▶ [EXERCISE REQUIREMENTS]: Restate all of the entries exactly. Any picture in them should be skipped.

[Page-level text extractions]

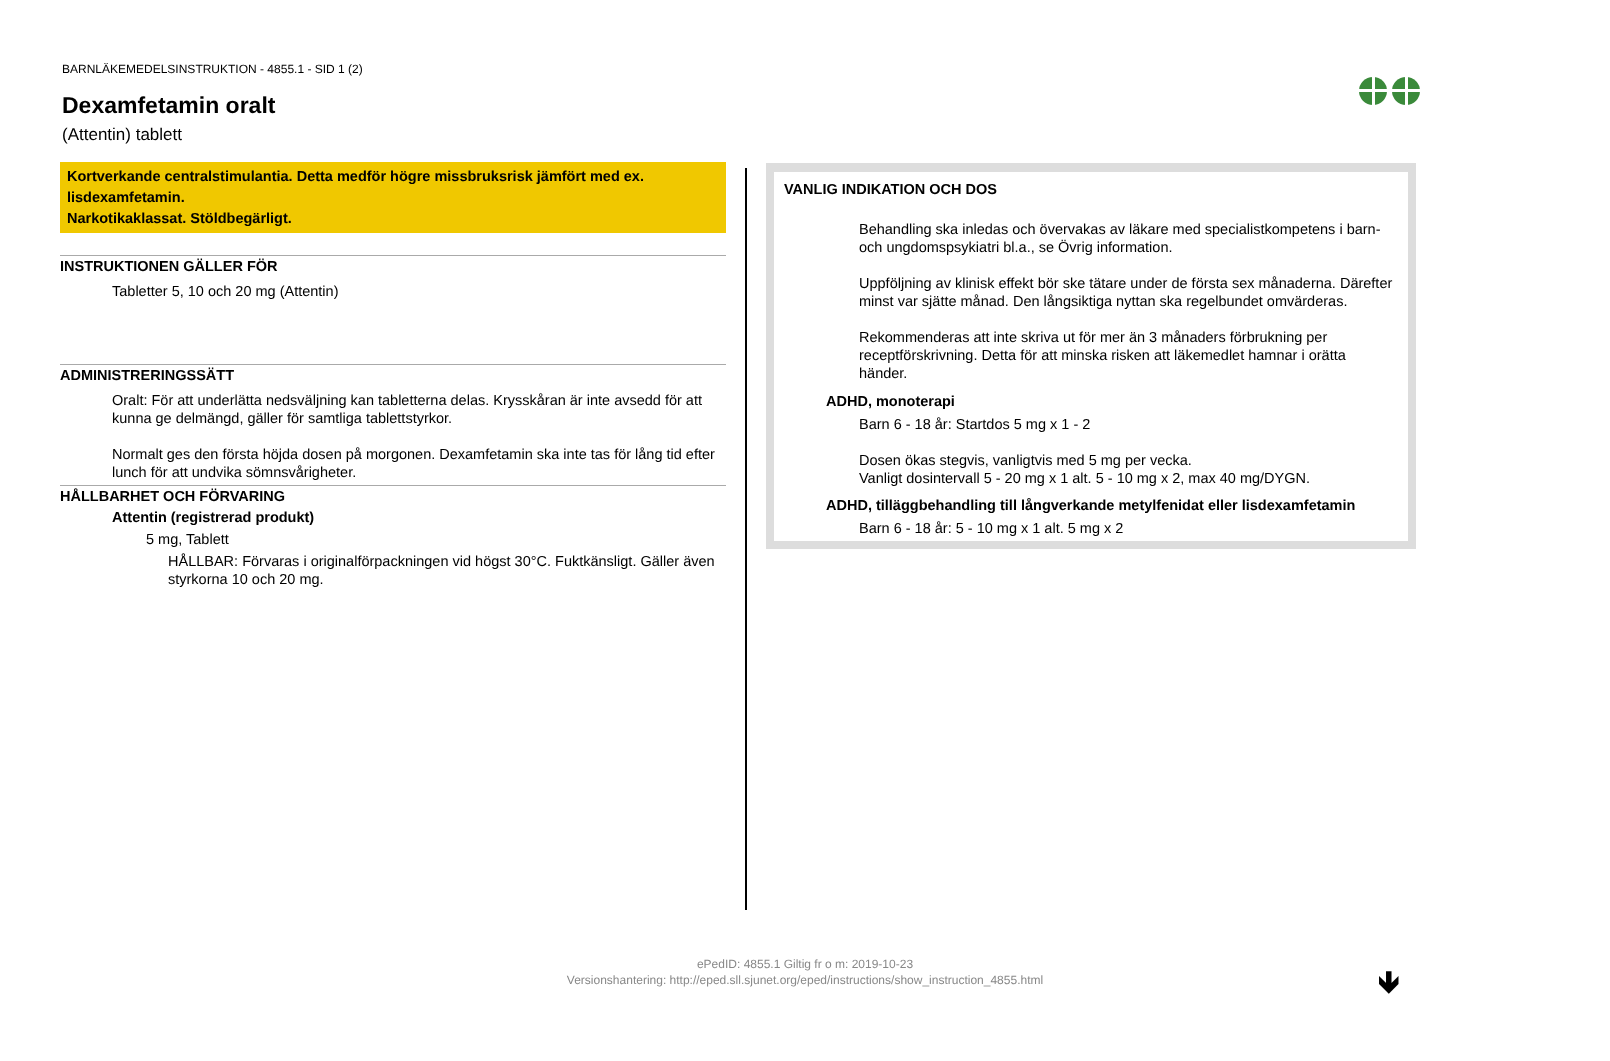BARNLÄKEMEDELSINSTRUKTION - 4855.1 - SID 1 (2)
Dexamfetamin oralt
(Attentin) tablett
Kortverkande centralstimulantia. Detta medför högre missbruksrisk jämfört med ex.
lisdexamfetamin.
Narkotikaklassat. Stöldbegärligt.
INSTRUKTIONEN GÄLLER FÖR
Tabletter 5, 10 och 20 mg (Attentin)
ADMINISTRERINGSSÄTT
Oralt: För att underlätta nedsväljning kan tabletterna delas. Krysskåran är inte avsedd för att kunna ge delmängd, gäller för samtliga tablettstyrkor.
Normalt ges den första höjda dosen på morgonen. Dexamfetamin ska inte tas för lång tid efter lunch för att undvika sömnsvårigheter.
HÅLLBARHET OCH FÖRVARING
Attentin (registrerad produkt)
5 mg, Tablett
HÅLLBAR: Förvaras i originalförpackningen vid högst 30°C. Fuktkänsligt. Gäller även styrkorna 10 och 20 mg.
VANLIG INDIKATION OCH DOS
Behandling ska inledas och övervakas av läkare med specialistkompetens i barn- och ungdomspsykiatri bl.a., se Övrig information.
Uppföljning av klinisk effekt bör ske tätare under de första sex månaderna. Därefter minst var sjätte månad. Den långsiktiga nyttan ska regelbundet omvärderas.
Rekommenderas att inte skriva ut för mer än 3 månaders förbrukning per receptförskrivning. Detta för att minska risken att läkemedlet hamnar i orätta händer.
ADHD, monoterapi
Barn 6 - 18 år: Startdos 5 mg x 1 - 2
Dosen ökas stegvis, vanligtvis med 5 mg per vecka.
Vanligt dosintervall 5 - 20 mg x 1 alt. 5 - 10 mg x 2, max 40 mg/DYGN.
ADHD, tilläggbehandling till långverkande metylfenidat eller lisdexamfetamin
Barn 6 - 18 år: 5 - 10 mg x 1 alt. 5 mg x 2
ePedID: 4855.1 Giltig fr o m: 2019-10-23
Versionshantering: http://eped.sll.sjunet.org/eped/instructions/show_instruction_4855.html
🡻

▶ [TASK SOLUTION]:
BARNLÄKEMEDELSINSTRUKTION - 4855.1 - SID 1 (2)
Dexamfetamin oralt
(Attentin) tablett
Kortverkande centralstimulantia. Detta medför högre missbruksrisk jämfört med ex.
lisdexamfetamin.
Narkotikaklassat. Stöldbegärligt.
INSTRUKTIONEN GÄLLER FÖR
Tabletter 5, 10 och 20 mg (Attentin)
ADMINISTRERINGSSÄTT
Oralt: För att underlätta nedsväljning kan tabletterna delas. Krysskåran är inte avsedd för att kunna ge delmängd, gäller för samtliga tablettstyrkor.
Normalt ges den första höjda dosen på morgonen. Dexamfetamin ska inte tas för lång tid efter lunch för att undvika sömnsvårigheter.
HÅLLBARHET OCH FÖRVARING
Attentin (registrerad produkt)
5 mg, Tablett
HÅLLBAR: Förvaras i originalförpackningen vid högst 30°C. Fuktkänsligt. Gäller även styrkorna 10 och 20 mg.
VANLIG INDIKATION OCH DOS
Behandling ska inledas och övervakas av läkare med specialistkompetens i barn- och ungdomspsykiatri bl.a., se Övrig information.
Uppföljning av klinisk effekt bör ske tätare under de första sex månaderna. Därefter minst var sjätte månad. Den långsiktiga nyttan ska regelbundet omvärderas.
Rekommenderas att inte skriva ut för mer än 3 månaders förbrukning per receptförskrivning. Detta för att minska risken att läkemedlet hamnar i orätta händer.
ADHD, monoterapi
Barn 6 - 18 år: Startdos 5 mg x 1 - 2
Dosen ökas stegvis, vanligtvis med 5 mg per vecka.
Vanligt dosintervall 5 - 20 mg x 1 alt. 5 - 10 mg x 2, max 40 mg/DYGN.
ADHD, tilläggbehandling till långverkande metylfenidat eller lisdexamfetamin
Barn 6 - 18 år: 5 - 10 mg x 1 alt. 5 mg x 2
ePedID: 4855.1 Giltig fr o m: 2019-10-23
Versionshantering: http://eped.sll.sjunet.org/eped/instructions/show_instruction_4855.html
🡻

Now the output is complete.